=== EXTRAIT PROPOSÉ ===

Les impressions que le narrateur conserve de ses rêves sont également révélatrices de cette progression de l’imaginaire sur la réalité dans la rédaction du journal. Dans la deuxième partie d’Inside, les récits oniriques deviennent de plus en plus sombres. La mort est évoquée à la page virtuelle 51 : « i found some old dead flowers under my bed » ; elle est aussi présente implicitement dans les textes brefs disséminés aux pages virtuelles 78 et 79. Il est de plus fait mention du sang qui s’égoutte d’une plaie (« The town’s people were cut on the razor sharp pointed leaves, bleeding the colour of red berries, it dripped like rain » (INS– 70)) juste avant que le narrateur ne se fasse annoncer que son cœur est « hollow » (creux, vide). Les nombreuses occurrences de destruction sont toutefois les éléments qui contribuent le plus à l’atmosphère assez glauque du journal. En effet, aux pages virtuelles 47, 59 et 75, l’environnement du narrateur est brusquement et violemment bouleversé :

The air was heavy with the putrid smell of decay. It was the future – society collapsed. We were in a cafe talking in hushed voices. There was a sudden noise – gunfire. She grabbed my arm and we ran outside. Down back alleys, past burnt out cars, fires, derelict buildings. (INS– 59) ;

A robotic arm tore through the wall, bricks, debris and dust choked at my throat, eyes itching with the grit. Its gaping mouth ripped out my shelves – the totems of my past crashed to the floor. In a clean sweep the arm launched another attack, its jagged teeth pulled at the water tank – the room began to flood, ice cold, black water streamed from the radiators. (INS– 75).

===

Rédigez la suite de l'analyse des rêves du narrateur d'Inside, juste après la citation qui se termine par « (INS– 75) ».

=== ENTRÉES FOURNIES ===

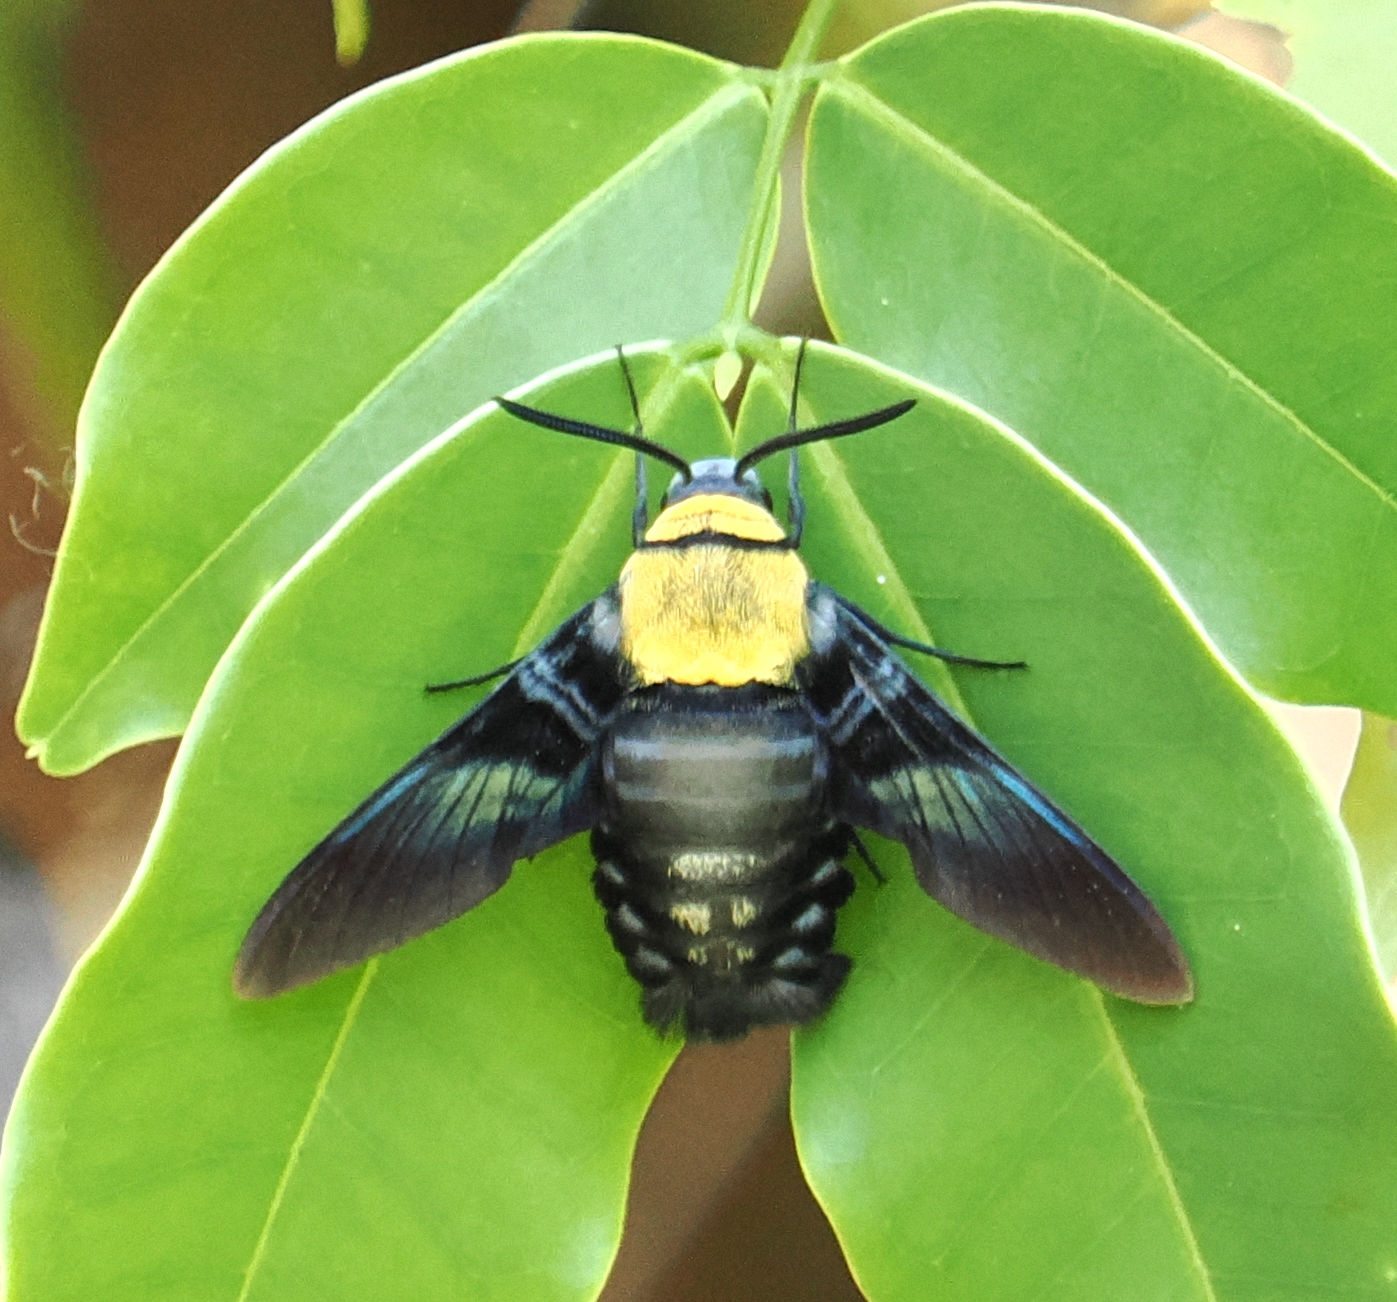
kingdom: Animalia
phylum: Arthropoda
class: Insecta
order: Lepidoptera
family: Sphingidae
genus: Sataspes
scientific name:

===

CORRIGÉ:
Outre l’imaginaire de la destruction, ces deux extraits sont aussi étroitement liés par le rapport particulier qu’ils entretiennent avec le temps : le premier décrit un futur apocalyptique tandis que le second parle des totems du passé se brisant sur le plancher. De plus, les deux extraits sont couplés à des vidéos : dans le premier, une maison avec, à l’avant-plan, ce qui ressemble à un feu ; dans le second, des ruines encore fumantes déblayées par une excavatrice. En ajoutant à ces éléments les vieilles feuilles mortes retrouvées sous le lit (INS– 51) mentionnées plus haut, il se dégage des rêves sombres du narrateur à la fois une certaine nostalgie, ― qu’il est possible d’associer soit à l’enfance, soit à la femme souvent évoquée avec tristesse ― et une sorte de crainte confuse du temps qui passe, un peu comme si le personnage entretenait un rapport problématique avec son passé révolu et son futur incertain, et que ce rapport se reflétait dans ses rêves.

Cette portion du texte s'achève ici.